The Swiderian culture plays a central role in the Palaeolithic-Mesolithic transition. It has been generally accepted that most of the Swiderian population emigrated at the very end of the Pleistocene to the northeast following the retreating tundra, after the Younger Dryas. Recent radiocarbon dates prove that some groups of the Svidero-Ahrensburgian Complex persisted into the Preboreal. Unlike western Europe, the Mesolithic groups now inhabiting the Polish Plain were newcomers. This has been attested by a 300-year-long gap between the youngest Palaeolithic and the oldest Mesolithic occupation. The oldest Mesolithic site is Chwalim, located in western Silesia, Poland; it outdates the Mesolithic sites situated to the east in central and northeastern Poland by about 150 years. Thus, the Mesolithic population progressed from the west after a 300-year-long settlement break, and moved gradually towards the east.

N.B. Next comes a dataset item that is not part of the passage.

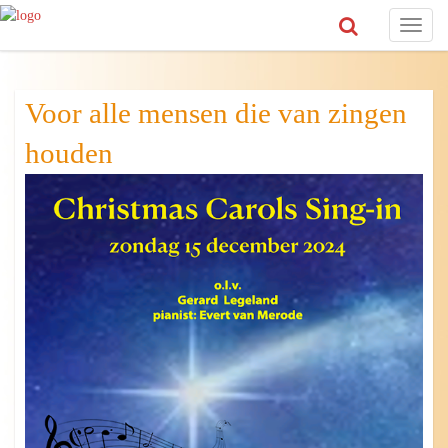
Toggl
naviga
Voor alle mensen die van zingen
houden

The lack of good flint raw materials in the Polish early Mesolithic has been interpreted thus that the new arriving people were not acquainted yet with the best local sources of flint, proving their external origin.

Impact

The Ukrainian archaeologist L. Zalizniak believes Kunda culture of Central Russia and the Baltic zone, and other so-called post-Swiderian cultures, derive from the Swiderian culture. Sorokin rejects the "contact" hypothesis of the formation of Kunda culture and holds it originated from the seasonal migrations of Swiderian people at the turn of Pleistocene and Holocene when human subsistence was based on hunting reindeer. Many of the earliest Mesolithic sites in Finland are post-Swiderian; these include the Ristola site in Lahti and the Saarenoja 2 site in Joutseno with lithics in imported flint, as well as the Sujala site in Utsjoki in the province of Lapland. The raw materials of the lithic assemblage at Sujala originate in the Varanger Peninsula in northern Norway. Concerning this region, the commonly held view today is that the earliest settlement of the North Norwegian coast originated in the Fosna culture of the western and southwestern coast of Norway and ultimately in the final Palaeolithic Ahrensburg culture of northwestern Europe. The combination of a coastal raw material and a lithic technique typical to Late Palaeolithic and very early Mesolithic industries of northern Europe, originally suggested that Sujala was contemporaneous to Phase 1 of the Norwegian Finnmark Mesolithic, dating to between 9 000 and 10 000 BP. Proposed parallels with the blade technology among the earliest Mesolithic finds in southern Norway would have placed the find closer or even before 10 000 BP. However, a preliminary connection to early North Norwegian settlements is contradicted by the shape of the tanged points and by the blade reduction technology from Sujala. The bifacially shaped tang and ventral retouch on the tip of the arrowpoints and the pressure technique used in blade manufacture are rare or absent in Ahrensburgian contexts, but very characteristic of the so-called Post-Swiderian cultures of northwestern Russia. There, counterparts of the Sujala cores can also be found. The Sujala assemblage is currently considered unquestionably post-Swiderian and is dated by radiocarbon to 9265-8930 BP, the true age being approximately 8300-8200 CalBC. Such an Early Mesolithic influence from Russia or the Baltic might imply an adjustment to previous thoughts on the colonization of the Barents Sea coast.